My research focuses on how terrestrial planets, including planet Earth, works. My group investigates the feedback and linkages between processes operating within planetary interiors and processes operating on the surface over a range of timescales. The program is interdisciplinary, collaborative and addresses fundamental questions in the Earth and planetary sciences through the application of modeling techniques and novel geochemical measurements, primarily noble gases.


The different noble gases in planetary mantles and atmospheres provide constraints on the delivery and incorporation of volatiles into growing planets. My group has found evidence for magma oceans and atmospheric loss during Earth’s accretion. We are finding exciting new evidence for delivery of chondritic volatiles to both Earth and Mars during the very earliest stages of planet formation, as well as in the later stages of planet formation. We are currently investigating early mantle degassing rates, the distribution of noble gases between the core, mantle and atmosphere during accretion, and the origin of the atmospheres on Earth, Venus and Mars. Check out some papers on the origin of volatiles and early Earth.


Noble gases provide a unique insight into the evolution of Earth’s mantle. Ocean island basalts (OIBs), such as those erupted at Hawaii, have relatively high 3He/4He ratios compared to mid-ocean ridge basalts (MORBs); therefore, it has been suggested that OIBs are derived from an undegassed, primordial mantle reservoir. My group has focused on understanding the origin of these different mantle chemical reservoirs and their relationship to Earth’s formation and recycling from the surface and atmosphere. We have found geochemical evidence for the formation of chemical reservoirs during Earth’s accretion and their persistence in the modern day mantle. These observations form the basis of quantifying mantle mixing timescales, rates of crustal-mantle exchange and the time history of volatile outgassing and ingassing rates. Check out some papers on the evolution of Earth’s interior.
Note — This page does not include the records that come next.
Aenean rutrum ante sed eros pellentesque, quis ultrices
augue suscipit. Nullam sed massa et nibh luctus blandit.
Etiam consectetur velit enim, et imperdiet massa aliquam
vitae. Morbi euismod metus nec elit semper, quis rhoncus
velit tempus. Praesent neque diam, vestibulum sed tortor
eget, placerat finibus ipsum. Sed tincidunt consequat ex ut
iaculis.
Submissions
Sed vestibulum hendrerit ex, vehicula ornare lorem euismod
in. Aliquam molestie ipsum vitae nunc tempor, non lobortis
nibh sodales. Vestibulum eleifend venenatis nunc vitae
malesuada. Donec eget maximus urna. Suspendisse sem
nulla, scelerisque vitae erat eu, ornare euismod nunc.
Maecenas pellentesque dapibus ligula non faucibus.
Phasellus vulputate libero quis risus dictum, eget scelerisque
Feedbacks between Earth’s interior and its surface through the exchange of volatiles on geologically long timescales have played an important role in keeping Earth habitable. We are producing records of the long-term interior-surface volatile exchange rates to better understand these feedbacks. More recently feedbacks on significantly shorter timescales have been recognized. For example, sea-level changes associated with Pleistocene glacial cycles have been hypothesized to modulate melt production and hydrothermal activity at ocean ridges, yet little is known about fluctuations in hydrothermal circulation on timescales longer than a few millennia. We are finding that rapid sea-level changes influence hydrothermal output on mid-ocean ridges, which in turn can influence ocean chemistry. Thus, feedbacks between climate variability and volcanic processes may play out on millennial timescales as well. Check out some papers on Earth’s surface interior interactions.


My group has made new advances in multicollector noble gas mass spectrometry, particularly for the heavy noble gases. We are also developing new techniques for more efficient cryogenic separation of heavy noble gases and sample collection techniques that minimize air contamination. These technical developments open the door to addressing a range of science questions involving volatiles and volatile evolution on planets.